На этот раз Комаров всерьез заинтересовался. Шапошник, как ему казалось, был весьма умен, при этом он выворачивал черное в белое, а белое в черное, такова была его «идеология»… Комаров решился на новые вопросы:
— А зачем искусство? Зачем эти романы и ваши холсты? Это развлечение сильных, могущественных? Или это все же поиск ответов?
— Есть, есть даже в этом убогом человеческом мифотворчестве какое-то своеобразие, — задумчиво говорил Шапошник. — И оно совершенно недоступно стражам. Ни тем, вражьим, ни этим, нашим. Но лучшие из них любят это изучать. Ведь это очень интересно — это целый мир, и в нем игра теней и огней гораздо сложнее… причудливо преломляется и создает обворожительные узоры… При внимательном всматривании в этих узорах можно постигнуть те странные, невозможные прозрения, которые непонятно как люди испытывают. Они каким-то наитием, каким-то прыжком оказываются там, где их просто не может быть, и угадывают то, что им никак угадать невозможно. Они и сами-то не понимают того, что делают. А нам со стороны смотреть на это, изучать все это весьма поучительно… и больно… Потому что не должны они этого знать, не могут они этого знать!! Но каким-то образом узнают… угадывают…
— Но ведь и вы сам человек, были человеком, — недоумевал Комаров, слыша скорбную ноту в речах художника.
— Проклятье! — взорвался тот в ответ. — Что может быть паскуднее рода человеческого! Нет, мы были там пленниками, мы сидели в человеческой плоти как под замком и маялись там, затырканные невежеством и ханжеством толп и властей земных… Но в сути-то своей мы вовсе не люди! Слава Великому Свободному Господину!..
Режиссер и мэтр вновь закурили, а Комаров на этот раз отказался. Помолчав немного, Шапошник добавил:
— Иногда я думаю, что это предчувствие… Там, на Земле, наиболее чуткие, наиболее одаренные, те, кто там оказался по недоразумению, каким-то образом предвидят то, что может раскрыться только здесь… У них, что называется, Ликополис в крови… Вот они-то и улавливают на Земле его зов…
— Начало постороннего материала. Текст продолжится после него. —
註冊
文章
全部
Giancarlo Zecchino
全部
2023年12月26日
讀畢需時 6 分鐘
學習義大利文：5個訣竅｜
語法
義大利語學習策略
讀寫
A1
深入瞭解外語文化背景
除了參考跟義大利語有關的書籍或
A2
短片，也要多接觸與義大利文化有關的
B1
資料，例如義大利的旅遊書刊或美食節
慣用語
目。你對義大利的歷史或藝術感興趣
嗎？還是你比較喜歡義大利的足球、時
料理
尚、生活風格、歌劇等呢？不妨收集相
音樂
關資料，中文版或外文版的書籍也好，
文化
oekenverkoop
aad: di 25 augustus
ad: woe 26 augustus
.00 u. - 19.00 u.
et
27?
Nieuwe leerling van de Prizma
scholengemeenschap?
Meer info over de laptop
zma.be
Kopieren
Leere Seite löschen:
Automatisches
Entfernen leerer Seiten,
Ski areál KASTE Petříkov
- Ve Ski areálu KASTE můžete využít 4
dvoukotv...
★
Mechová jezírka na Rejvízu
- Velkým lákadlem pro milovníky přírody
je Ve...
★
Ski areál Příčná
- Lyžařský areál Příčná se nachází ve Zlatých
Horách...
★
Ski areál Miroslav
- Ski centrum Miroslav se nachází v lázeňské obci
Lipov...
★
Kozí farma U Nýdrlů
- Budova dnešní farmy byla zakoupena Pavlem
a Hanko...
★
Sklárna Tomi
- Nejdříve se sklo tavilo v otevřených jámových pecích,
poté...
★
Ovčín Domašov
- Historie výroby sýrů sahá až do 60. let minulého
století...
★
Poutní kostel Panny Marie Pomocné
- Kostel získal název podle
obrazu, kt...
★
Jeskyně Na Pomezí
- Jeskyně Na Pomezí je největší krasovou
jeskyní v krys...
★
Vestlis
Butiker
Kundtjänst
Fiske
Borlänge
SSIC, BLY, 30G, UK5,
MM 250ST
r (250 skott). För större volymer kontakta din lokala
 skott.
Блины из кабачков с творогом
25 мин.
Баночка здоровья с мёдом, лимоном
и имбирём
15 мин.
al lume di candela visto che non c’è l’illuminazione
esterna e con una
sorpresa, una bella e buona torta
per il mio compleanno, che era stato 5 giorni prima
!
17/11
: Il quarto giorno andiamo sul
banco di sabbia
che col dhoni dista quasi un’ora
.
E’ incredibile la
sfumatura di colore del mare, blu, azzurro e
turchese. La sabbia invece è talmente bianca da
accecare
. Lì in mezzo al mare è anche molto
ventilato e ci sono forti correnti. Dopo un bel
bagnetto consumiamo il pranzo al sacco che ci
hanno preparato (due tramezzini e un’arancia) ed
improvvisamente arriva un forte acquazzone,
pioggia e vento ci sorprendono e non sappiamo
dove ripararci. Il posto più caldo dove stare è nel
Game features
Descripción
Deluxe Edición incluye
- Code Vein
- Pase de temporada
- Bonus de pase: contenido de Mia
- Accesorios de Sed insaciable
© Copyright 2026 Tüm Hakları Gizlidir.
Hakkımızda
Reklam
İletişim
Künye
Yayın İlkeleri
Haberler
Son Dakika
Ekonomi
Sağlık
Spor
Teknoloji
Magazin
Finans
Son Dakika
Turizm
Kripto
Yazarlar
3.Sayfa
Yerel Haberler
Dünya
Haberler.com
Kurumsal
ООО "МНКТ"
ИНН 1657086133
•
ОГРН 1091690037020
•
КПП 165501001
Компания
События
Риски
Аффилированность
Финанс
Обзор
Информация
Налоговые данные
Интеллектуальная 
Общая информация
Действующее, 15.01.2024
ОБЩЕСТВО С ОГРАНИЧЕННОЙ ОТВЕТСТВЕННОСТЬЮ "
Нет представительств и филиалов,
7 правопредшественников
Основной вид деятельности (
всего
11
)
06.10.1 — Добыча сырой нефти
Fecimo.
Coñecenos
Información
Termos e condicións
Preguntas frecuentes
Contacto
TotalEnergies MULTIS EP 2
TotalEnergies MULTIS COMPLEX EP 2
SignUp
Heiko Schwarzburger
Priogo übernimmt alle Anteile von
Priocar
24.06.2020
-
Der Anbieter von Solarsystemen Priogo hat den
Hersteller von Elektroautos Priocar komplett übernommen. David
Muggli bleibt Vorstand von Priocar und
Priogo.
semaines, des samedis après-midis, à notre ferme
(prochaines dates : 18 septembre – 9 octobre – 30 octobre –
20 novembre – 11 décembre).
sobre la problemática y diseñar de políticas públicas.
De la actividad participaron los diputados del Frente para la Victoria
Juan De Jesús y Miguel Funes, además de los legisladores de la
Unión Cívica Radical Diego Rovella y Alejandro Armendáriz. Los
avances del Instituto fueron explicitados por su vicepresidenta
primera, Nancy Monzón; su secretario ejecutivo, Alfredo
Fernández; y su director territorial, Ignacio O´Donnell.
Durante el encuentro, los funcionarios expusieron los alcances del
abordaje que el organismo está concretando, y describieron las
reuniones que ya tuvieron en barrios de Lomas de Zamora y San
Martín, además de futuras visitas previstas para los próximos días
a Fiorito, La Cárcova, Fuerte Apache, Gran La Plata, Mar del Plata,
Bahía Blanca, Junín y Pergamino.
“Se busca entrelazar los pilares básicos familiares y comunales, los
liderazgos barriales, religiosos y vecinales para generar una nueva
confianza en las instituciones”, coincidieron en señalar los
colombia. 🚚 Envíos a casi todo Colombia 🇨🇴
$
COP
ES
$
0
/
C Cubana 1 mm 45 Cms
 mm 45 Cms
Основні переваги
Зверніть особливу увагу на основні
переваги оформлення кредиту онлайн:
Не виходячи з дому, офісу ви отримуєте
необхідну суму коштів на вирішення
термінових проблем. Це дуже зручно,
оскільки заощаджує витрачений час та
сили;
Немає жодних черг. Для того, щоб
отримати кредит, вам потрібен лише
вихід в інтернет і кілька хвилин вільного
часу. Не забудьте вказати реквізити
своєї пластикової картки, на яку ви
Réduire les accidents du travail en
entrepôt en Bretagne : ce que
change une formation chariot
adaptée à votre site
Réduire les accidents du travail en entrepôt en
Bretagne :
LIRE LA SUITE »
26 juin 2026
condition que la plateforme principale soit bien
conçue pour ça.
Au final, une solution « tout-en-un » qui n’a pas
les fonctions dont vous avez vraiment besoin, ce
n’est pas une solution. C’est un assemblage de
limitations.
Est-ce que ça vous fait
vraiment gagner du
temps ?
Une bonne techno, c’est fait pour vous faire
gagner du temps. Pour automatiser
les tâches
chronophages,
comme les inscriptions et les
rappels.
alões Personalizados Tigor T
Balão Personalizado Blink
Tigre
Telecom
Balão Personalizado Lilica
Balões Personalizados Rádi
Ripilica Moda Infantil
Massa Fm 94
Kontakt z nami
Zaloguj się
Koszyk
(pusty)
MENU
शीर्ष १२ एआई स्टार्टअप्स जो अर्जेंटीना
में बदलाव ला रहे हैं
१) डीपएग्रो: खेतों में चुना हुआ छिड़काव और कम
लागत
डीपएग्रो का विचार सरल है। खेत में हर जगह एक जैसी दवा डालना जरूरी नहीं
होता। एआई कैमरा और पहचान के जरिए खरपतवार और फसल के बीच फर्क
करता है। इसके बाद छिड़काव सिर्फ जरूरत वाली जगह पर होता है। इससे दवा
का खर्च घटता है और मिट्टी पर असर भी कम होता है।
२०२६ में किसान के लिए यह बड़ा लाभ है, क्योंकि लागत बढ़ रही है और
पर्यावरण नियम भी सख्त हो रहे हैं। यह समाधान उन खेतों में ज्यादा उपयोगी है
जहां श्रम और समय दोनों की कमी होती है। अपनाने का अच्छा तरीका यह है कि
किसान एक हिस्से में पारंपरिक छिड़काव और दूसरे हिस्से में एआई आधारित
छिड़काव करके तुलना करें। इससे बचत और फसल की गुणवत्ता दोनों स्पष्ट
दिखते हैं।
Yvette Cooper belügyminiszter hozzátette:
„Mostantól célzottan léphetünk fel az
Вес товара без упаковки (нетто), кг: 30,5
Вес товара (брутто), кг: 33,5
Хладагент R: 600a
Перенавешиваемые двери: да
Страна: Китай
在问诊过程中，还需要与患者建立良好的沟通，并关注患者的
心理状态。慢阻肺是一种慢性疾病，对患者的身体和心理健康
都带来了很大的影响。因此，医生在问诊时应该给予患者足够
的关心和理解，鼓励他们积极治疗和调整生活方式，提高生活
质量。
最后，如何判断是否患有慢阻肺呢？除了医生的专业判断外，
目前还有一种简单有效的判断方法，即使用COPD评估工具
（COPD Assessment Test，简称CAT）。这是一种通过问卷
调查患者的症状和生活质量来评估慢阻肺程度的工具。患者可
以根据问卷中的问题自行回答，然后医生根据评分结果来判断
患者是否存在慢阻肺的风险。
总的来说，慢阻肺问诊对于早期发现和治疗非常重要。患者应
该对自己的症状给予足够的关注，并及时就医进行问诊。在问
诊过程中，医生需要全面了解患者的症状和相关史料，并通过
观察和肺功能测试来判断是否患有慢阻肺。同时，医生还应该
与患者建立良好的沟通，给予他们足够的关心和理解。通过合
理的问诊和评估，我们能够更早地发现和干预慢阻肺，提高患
— Значит, Враг все-таки существует, Он не ничто, — проговорил Комаров. — А с чего вы взяли, что в Его селениях хуже, чем здесь? А может быть, лучше?
Крамольные речи ничуть не смущали художника и режиссера, можно было подумать, что они регулярно занимаются такими беседами и вербуют из номерных новых шакалов, перетягивая их на сторону тьмы.
— Там может быть и хорошо, — устало проговорил Шапошник. — Но не для нас… Если бы нас переместили туда, мы бы просто сгорели еще в преддверии от жутчайшей тоски… А здесь мы сохраняем свое лицо и в меру сил совершенствуемся… Здесь, в Ликополисе, каждый может развить в себе самые темные свойства и черты, до конца реализовать свою индивидуальность. Мы стоим на пути бесконечного растворения. Именно в этом мы и бессмертны. Мы мечтаем раствориться в лоне первозданной тьмы. Мы не хотим чистой, окончательной смерти, ведь смерть эта — всегда рождение в новую жизнь… Это-то и страшно…
— Но ведь среди людей вы же не всех ненавидели? У вас там были родители, дети? — не унимался Комаров, он искал слабое место, куда можно было вбить клин, пытался нащупать брешь в странном умонастроении преисподнего философа.
— Родители! — воскликнул Шапошник. — Моя мать была, как потом выяснилось, психически больной. Она исподволь отравляла всю мою жизнь… О, сколько боли я испытал уже в зрелом возрасте, когда все это вскрылось!.. А отец, он стоил ее. Отец был призван Врагом изуродовать меня, сделать таким же, как он сам, извращенным тираном, истериком… В общем… Не было у меня истинных родителей, мой подлинный родитель еще не явился. Мы ждем его, это и есть наш Великий избавитель. Вот кто станет мне вместо Вотчима!
— Да уж, давайте не будем про это, — поддержал его Брахман. — Тема болезненная… Враг ведь как раз пускает в дело такие крючки против нас. В каждом сидит комплекс маменькиного сынка… От этого надо избавляться, друг мой! Наша сила и наша власть в том, чтобы попрать людишек, с их привязанностями. Наша сила в том, чтобы весь мир, с его отцовством и материнством, посылать вот куда!
Показывая грубый жест, казалось, Брахман бравирует. Но в этот момент Комаров с ужасом подумал, что, пожалуй, ради города лифтов, если ему скажут надругаться над собственными родителями и детьми, режиссер не погнушается этим, а может быть, даже сочтет за удовольствие…
— Вот подлинная свобода! Вот где сила! — выкрикнул Брахман. На его губе выступила пена.